Ben Worthen’s compilation -- ABC: An Introduction to Supply Chain Management -- at CIO Magazine provides a good starting place for those wanting basics information about supply chain management.
One of the questions he provides insights to is: What is supply chain collaboration?
There are many ways to describe supply chain collaboration. This can be done in areas ranging from forecasting and inventory planning to order management, and fulfillment planning. Worthen provides the following collaboration example from the world of consumer packaged goods to illustrate some of these basic concepts:
“If there are two companies that have made supply chain a household word, they are Wal-Mart and Procter & Gamble. Before these two companies started collaborating back in the '80s, retailers shared very little information with manufacturers. But then the two giants built a software system that hooked P&G up to Wal-Mart's distribution centers. When P&G's products run low at the distribution centers, the system sends an automatic alert to P&G to ship more products. In some cases, the system goes all the way to the individual Wal-Mart store.

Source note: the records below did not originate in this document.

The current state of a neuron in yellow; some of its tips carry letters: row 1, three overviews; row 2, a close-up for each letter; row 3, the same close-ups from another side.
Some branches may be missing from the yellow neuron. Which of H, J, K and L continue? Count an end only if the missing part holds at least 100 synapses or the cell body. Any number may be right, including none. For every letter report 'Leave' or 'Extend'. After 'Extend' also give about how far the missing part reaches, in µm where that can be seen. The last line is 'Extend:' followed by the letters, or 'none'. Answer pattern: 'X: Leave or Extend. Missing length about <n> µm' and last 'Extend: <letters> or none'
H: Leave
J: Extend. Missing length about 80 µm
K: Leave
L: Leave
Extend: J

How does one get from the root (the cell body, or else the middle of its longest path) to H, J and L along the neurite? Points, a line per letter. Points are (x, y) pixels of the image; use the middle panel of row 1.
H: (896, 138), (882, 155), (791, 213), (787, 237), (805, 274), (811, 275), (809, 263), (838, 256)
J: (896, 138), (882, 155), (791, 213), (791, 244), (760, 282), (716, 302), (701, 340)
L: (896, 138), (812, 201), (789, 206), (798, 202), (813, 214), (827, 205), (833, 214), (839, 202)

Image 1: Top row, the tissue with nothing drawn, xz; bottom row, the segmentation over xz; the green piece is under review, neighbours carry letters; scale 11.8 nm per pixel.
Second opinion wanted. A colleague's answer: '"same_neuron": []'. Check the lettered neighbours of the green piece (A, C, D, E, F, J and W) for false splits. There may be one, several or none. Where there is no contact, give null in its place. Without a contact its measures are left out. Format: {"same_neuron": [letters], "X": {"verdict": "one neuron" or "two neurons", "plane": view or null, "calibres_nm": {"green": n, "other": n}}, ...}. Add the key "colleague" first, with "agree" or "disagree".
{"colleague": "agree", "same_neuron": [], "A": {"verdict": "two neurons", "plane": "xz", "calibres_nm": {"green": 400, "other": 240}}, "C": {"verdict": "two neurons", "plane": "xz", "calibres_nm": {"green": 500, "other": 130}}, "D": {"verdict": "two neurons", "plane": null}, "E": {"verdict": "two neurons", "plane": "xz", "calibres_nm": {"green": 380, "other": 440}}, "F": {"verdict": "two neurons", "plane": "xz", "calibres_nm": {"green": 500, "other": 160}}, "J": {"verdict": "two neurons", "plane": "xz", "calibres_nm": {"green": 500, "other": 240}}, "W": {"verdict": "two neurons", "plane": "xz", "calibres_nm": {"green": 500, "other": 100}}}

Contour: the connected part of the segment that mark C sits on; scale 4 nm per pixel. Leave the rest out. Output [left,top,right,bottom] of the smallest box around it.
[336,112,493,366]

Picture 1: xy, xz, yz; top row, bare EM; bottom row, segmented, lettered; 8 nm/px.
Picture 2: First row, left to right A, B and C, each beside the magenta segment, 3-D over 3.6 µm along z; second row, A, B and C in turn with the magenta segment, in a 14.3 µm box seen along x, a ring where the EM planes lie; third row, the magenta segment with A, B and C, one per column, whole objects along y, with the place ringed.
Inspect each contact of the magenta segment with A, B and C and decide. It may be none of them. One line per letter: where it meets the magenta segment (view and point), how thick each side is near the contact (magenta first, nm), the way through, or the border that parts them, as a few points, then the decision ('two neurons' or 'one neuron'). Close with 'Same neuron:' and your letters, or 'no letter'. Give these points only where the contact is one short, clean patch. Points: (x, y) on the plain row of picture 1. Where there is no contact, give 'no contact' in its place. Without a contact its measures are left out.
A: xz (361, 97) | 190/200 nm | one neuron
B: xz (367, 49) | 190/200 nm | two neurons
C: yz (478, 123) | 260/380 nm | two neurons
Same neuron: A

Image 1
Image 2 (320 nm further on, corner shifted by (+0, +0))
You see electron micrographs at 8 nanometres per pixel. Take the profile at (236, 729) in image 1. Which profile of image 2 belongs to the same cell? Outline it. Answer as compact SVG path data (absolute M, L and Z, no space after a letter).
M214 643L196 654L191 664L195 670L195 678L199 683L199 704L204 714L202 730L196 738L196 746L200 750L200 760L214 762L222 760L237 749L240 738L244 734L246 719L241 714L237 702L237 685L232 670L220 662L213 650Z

It lets P&G monitor the shelves through real-time satellite link-ups that send messages to the factory whenever a P&G item swoops past a scanner at the register.”
This example of supply chain collaboration benefits both parties. P&G benefits by knowing when to make, ship and display its products at Wal-Mart, and the invoicing and payments are automatically scheduled. P&G is able to reduce their inventory and their order-processing costs. Likewise Wal-Mart is assured of staying in stock on P&G products, while also receiving the best prices available.